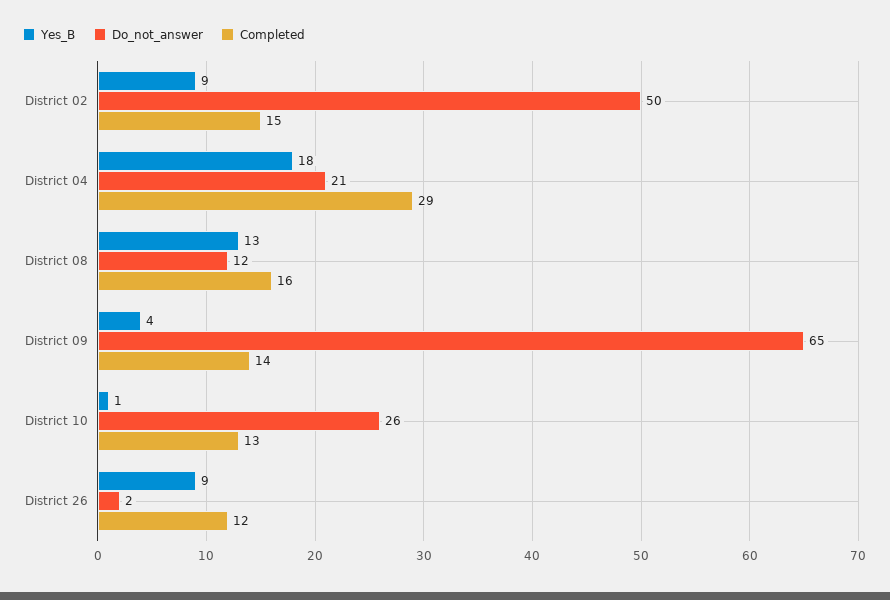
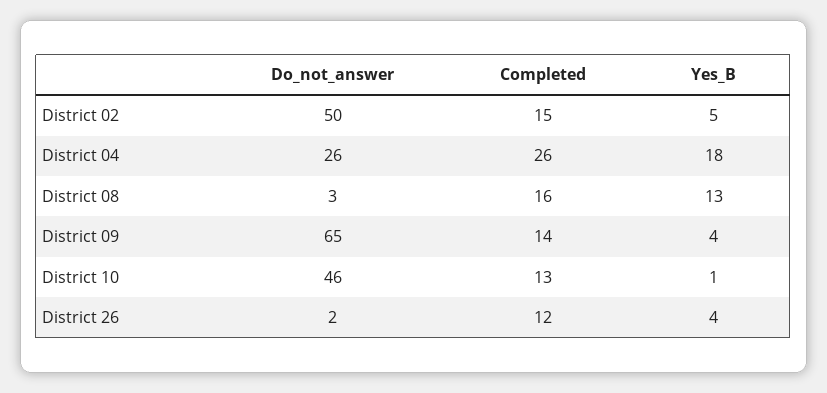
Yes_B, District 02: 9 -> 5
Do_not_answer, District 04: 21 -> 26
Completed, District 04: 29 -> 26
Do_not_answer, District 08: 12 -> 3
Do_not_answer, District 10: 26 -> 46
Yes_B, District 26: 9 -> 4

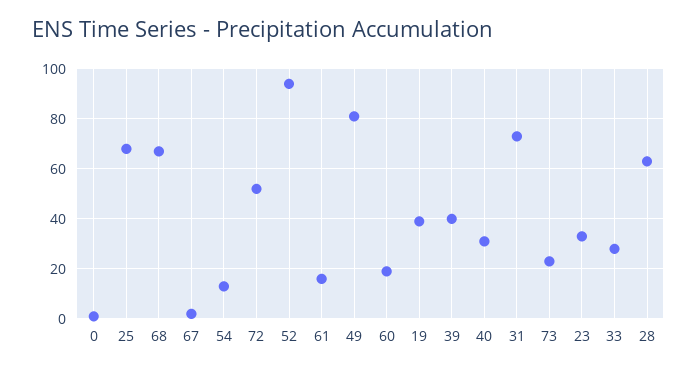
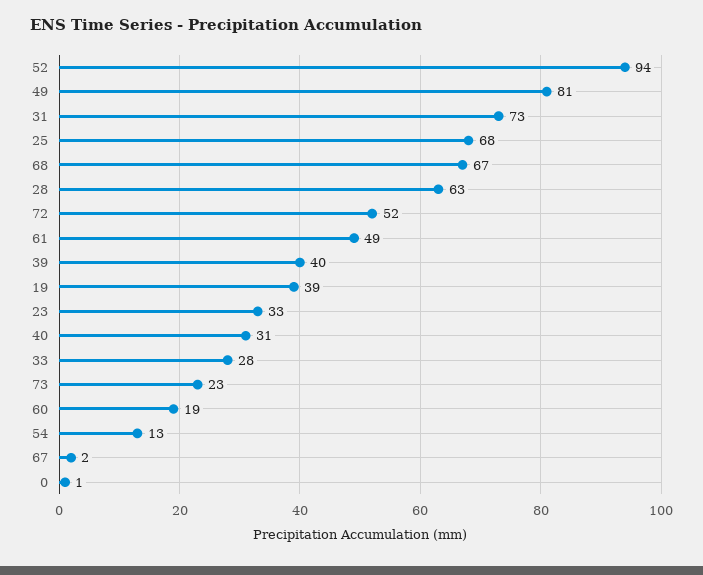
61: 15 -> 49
---+---
• WHAT IS NEEDED:
Nothing but the records, repeated exactly and stripped of pictures, should appear in the answer.

• ANSWER:
Yes_B, District 02: 9 -> 5
Do_not_answer, District 04: 21 -> 26
Completed, District 04: 29 -> 26
Do_not_answer, District 08: 12 -> 3
Do_not_answer, District 10: 26 -> 46
Yes_B, District 26: 9 -> 4

61: 15 -> 49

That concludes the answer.